Fête des Rameaux : Ouvrez-vous, ouvrez-vous, ô portes éternelles !



Cette fête n'est que la commémoration de l'entrée de Jésus-Christ à Jérusalem ; saint Matthieu nous rapporte que le Maître, pour obéir à la volonté d'en haut, se rendit dans cette ville où la mort l'attendait : il fallait qu'il accomplît les vues de son père, et que, l'heure approchant, la victime, déjà figurée par l'Isaac de l'ancienne loi, gravit la montagne, au sommet de laquelle allait bientôt se dresser la croix de son supplice.
Mais le peuple, qu'étonnait encore le récit des derniers miracles de ce Nazaréen qu'il respectait alors, le peuple, apprenant qu'il s'approchait de la ville, courut au-devant de lui, pour jouir de la vue de cet homme extraordinaire qui rendait la vue aux aveugles, l'ouïe aux sourds ; qui faisait marcher les paralytiques, changeait l'eau en vin, la disette en abondance, et qui venait récemment de dire à un cadavre : — Lève-toi !... — sans que la mort même osât résister au commandement de sa voix !
À mesure que Jésus approchait de la ville, les flots du peuple grossissaient comme ceux d'une mer qui bat le rivage ; des cris de joie retentissaient ; tous ces hommes, cueillant des branches de palmier et d'olivier aux arbres qui bordaient la route, agitaient leurs trophées, en chantant la gloire de ce triomphateur.
Le récit évangélique nous transmet ce fait en quelques lignes, et rien n'approche de la grandeur qui plane sur la majesté toute biblique de cette simple description de l'entrée à Jérusalem.
L'Église en retrace, dans la fête des Rameaux, toute la sublimité : le prêtre, escorté des fidèles, se présente à la porte fermée du temple, et dit : — Ouvrez-vous, ouvrez-vous, ô portes éternelles ! Ouvrez-vous, et le roi de gloire entrera.
Et des voix intérieures répondent :
Quel est ce roi de gloire ?
C'est le Dieu fort et puissant, le Dieu terrible, invincible dans les batailles ; ouvrez-vous, ouvrez-vous, ô portes éternelles !

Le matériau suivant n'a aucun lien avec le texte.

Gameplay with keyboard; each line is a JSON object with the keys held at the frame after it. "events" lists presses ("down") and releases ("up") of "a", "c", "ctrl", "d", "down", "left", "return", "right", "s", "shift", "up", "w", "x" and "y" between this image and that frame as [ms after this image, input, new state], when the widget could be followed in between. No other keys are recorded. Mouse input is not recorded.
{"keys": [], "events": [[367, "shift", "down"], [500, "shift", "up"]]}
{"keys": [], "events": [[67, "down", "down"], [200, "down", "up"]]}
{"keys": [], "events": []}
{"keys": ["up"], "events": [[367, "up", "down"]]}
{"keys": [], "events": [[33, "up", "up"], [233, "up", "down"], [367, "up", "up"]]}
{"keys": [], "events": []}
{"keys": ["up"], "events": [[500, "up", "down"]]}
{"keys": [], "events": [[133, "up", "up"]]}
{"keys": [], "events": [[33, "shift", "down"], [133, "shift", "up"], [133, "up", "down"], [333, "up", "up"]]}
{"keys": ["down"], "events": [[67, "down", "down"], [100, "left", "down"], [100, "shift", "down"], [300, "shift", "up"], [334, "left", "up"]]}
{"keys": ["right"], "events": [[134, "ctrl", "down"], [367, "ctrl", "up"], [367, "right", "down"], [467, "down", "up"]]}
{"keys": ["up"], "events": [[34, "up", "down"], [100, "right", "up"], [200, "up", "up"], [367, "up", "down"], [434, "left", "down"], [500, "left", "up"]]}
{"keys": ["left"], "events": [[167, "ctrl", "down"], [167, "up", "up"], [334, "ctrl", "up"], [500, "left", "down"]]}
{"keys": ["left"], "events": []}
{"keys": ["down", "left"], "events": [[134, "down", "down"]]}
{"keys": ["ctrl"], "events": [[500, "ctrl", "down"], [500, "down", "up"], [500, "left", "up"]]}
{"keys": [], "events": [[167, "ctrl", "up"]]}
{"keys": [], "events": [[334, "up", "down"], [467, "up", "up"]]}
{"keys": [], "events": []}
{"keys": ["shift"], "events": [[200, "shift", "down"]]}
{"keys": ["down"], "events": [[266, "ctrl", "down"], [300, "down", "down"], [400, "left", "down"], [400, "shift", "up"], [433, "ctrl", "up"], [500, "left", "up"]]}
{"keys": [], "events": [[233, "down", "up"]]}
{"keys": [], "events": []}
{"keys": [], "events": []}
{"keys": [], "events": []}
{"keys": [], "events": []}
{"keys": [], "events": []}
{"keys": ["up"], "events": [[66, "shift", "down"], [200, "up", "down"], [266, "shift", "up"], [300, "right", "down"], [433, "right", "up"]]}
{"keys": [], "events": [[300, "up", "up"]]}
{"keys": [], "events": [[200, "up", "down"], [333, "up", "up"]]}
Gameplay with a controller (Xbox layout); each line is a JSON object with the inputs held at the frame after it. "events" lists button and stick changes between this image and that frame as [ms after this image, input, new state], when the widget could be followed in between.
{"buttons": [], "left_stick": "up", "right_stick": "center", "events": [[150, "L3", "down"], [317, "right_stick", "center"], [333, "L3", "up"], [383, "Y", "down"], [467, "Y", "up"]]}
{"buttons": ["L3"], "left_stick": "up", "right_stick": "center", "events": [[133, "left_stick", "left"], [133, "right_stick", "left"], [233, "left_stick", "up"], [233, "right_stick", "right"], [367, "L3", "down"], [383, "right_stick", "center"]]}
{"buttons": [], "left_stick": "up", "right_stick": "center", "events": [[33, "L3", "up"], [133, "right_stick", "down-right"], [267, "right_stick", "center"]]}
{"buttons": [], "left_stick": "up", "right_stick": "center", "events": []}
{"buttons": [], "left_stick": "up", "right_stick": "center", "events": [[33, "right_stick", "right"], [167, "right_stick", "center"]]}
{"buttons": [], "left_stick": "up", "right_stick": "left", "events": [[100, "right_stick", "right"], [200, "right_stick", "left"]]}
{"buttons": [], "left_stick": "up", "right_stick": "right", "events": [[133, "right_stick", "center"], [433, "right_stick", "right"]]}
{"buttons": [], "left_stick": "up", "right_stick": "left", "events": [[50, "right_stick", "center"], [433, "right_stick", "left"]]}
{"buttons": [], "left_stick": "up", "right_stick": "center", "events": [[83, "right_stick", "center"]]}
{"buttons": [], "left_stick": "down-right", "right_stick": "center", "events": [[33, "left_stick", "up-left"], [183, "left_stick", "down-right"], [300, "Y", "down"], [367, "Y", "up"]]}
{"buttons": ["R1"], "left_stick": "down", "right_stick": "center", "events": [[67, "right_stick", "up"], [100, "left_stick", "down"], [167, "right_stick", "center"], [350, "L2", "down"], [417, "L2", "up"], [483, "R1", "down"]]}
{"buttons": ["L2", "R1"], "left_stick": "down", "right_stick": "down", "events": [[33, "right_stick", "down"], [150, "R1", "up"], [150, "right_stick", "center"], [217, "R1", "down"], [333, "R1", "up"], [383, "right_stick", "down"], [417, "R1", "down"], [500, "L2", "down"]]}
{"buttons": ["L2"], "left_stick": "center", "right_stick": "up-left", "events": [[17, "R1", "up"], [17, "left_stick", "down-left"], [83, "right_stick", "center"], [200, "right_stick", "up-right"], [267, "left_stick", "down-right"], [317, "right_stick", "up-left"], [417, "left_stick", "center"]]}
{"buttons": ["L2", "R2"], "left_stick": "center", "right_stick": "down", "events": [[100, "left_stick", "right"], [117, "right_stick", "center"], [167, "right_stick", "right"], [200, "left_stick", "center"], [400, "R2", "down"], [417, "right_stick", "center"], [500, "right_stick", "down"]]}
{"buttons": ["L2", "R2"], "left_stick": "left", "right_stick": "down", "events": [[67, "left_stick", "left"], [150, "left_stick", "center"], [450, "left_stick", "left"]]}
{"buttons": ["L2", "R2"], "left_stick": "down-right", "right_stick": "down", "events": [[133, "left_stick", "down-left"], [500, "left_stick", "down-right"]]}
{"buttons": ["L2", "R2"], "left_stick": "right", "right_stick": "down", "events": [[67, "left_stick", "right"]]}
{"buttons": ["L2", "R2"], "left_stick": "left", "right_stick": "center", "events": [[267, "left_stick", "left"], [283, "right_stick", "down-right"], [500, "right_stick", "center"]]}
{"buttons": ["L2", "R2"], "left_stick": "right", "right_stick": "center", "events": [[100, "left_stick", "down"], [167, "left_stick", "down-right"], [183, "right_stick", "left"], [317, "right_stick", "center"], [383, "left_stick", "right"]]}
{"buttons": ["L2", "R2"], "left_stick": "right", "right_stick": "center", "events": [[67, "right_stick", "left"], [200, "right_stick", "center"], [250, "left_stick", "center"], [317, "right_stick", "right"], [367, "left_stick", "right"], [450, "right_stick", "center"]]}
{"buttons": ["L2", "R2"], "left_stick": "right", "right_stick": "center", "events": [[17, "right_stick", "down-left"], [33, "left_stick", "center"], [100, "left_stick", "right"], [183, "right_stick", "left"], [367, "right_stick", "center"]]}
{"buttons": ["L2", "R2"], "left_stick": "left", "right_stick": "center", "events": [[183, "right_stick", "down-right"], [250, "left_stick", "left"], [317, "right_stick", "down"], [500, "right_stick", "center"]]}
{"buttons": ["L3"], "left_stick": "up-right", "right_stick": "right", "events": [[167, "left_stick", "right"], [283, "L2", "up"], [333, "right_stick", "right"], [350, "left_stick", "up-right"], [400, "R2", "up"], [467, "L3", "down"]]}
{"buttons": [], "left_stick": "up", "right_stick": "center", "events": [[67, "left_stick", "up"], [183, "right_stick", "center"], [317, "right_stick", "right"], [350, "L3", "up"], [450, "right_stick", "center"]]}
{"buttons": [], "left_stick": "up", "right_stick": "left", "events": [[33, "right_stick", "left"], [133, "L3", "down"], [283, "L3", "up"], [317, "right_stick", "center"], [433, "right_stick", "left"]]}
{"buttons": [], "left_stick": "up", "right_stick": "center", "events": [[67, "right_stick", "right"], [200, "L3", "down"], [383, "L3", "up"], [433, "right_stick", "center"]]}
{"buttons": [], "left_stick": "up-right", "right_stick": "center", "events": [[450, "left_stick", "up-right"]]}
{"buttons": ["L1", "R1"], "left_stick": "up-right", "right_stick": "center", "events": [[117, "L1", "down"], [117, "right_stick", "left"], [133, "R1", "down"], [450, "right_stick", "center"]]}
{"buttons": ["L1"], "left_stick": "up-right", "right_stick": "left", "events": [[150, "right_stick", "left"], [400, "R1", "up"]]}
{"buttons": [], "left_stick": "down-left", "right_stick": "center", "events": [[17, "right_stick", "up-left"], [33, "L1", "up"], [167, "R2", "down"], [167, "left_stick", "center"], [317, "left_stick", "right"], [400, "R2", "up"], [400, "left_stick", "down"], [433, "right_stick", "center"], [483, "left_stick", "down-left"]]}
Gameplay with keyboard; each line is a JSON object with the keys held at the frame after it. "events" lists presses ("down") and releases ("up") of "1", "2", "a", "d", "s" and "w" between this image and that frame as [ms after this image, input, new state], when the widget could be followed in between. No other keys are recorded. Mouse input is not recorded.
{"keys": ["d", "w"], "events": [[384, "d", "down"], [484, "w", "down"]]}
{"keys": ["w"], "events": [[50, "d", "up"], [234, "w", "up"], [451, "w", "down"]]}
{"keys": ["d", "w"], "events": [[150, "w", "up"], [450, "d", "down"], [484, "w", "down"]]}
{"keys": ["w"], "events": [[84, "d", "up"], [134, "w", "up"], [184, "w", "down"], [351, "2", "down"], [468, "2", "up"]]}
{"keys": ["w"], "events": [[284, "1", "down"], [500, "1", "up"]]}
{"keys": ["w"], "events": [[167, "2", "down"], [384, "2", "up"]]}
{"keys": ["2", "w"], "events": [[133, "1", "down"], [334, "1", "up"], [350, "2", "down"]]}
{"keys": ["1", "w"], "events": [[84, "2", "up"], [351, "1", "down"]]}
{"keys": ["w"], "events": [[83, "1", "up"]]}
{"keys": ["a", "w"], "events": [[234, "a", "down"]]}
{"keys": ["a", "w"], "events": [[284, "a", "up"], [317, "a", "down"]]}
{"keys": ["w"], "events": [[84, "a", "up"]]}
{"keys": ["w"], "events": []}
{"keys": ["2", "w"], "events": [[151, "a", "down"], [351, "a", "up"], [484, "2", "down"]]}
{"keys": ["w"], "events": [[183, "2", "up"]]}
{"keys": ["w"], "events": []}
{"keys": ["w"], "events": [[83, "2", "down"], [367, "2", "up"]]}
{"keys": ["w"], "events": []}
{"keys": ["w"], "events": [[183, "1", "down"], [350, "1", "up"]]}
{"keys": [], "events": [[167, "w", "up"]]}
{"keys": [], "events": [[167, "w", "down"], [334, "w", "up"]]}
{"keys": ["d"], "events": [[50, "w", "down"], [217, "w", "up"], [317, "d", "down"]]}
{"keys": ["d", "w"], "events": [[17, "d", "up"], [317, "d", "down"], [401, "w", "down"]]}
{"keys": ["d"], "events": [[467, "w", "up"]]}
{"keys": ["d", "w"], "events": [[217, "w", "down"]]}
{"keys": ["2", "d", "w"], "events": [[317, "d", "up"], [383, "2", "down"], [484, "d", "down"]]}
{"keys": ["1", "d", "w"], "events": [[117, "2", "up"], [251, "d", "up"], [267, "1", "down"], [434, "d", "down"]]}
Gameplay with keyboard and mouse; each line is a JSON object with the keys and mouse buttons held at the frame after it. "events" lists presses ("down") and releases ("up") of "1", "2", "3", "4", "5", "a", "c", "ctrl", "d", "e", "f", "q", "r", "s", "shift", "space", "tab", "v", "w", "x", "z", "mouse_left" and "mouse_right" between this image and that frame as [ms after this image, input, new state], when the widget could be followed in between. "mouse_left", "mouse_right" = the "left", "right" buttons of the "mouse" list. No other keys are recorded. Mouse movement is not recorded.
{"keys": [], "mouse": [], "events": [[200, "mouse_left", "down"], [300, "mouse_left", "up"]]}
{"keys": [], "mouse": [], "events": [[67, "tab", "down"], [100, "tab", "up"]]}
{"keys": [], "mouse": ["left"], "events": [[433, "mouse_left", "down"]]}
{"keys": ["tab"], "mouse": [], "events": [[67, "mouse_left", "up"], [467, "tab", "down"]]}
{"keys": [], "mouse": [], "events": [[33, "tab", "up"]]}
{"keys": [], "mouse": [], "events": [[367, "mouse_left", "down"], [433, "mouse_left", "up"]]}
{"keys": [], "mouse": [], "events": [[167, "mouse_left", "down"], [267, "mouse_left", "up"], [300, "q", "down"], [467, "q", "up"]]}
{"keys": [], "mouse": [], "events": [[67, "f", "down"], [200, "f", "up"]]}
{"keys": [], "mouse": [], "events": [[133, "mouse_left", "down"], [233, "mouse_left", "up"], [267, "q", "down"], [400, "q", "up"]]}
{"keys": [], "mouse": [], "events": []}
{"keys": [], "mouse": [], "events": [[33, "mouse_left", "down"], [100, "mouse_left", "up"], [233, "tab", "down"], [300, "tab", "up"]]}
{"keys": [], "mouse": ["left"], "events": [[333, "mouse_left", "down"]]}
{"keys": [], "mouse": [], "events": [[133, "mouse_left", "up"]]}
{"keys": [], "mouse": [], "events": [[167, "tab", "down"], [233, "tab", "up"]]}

Ce n'est qu'au troisième ordre que le portique sacré donne passage au prêtre, et alors un chant de triomphe éclate sous les hautes voussures du saint édifice ; les fidèles, tenant leurs rameaux, chantent la gloire du Seigneur.
Il est un pieux usage que le souffle même des impures révolutions n'a pu détruire, et, en ceci, le peuple de France est, du moins, resté fidèle aux saintes coutumes de ses pères ; ce jour-là, après la messe, chacun emporte avec soi le rameau bénit qui doit porter bonheur à la famille. Dans presque tous les villages, on accroche ces branches de buis dans tous les coins de la chaumière ; on en plante à l'angle des champs, sur le toit des étables, et il n'est pas un lit de laboureur qui n'ait à son chevet un rameau bénit, qui semble protéger la maison comme l'âme de celui qui en a fait le palladium de sa vie.
C'est une douce croyance que celle qui place tous les intérêts de l'homme sous la sauvegarde de Dieu, et on ne doit jamais désespérer de l'avenir d'une nation qui croit toujours aux saintes choses qui firent la gloire et le bonheur de ses pères.


Exorde du Sermon pour le Dimanche des Rameaux


Dites à la fille de Sion : Voici votre roi, qui vient à vous plein de douceur. (Matth. 21, 3)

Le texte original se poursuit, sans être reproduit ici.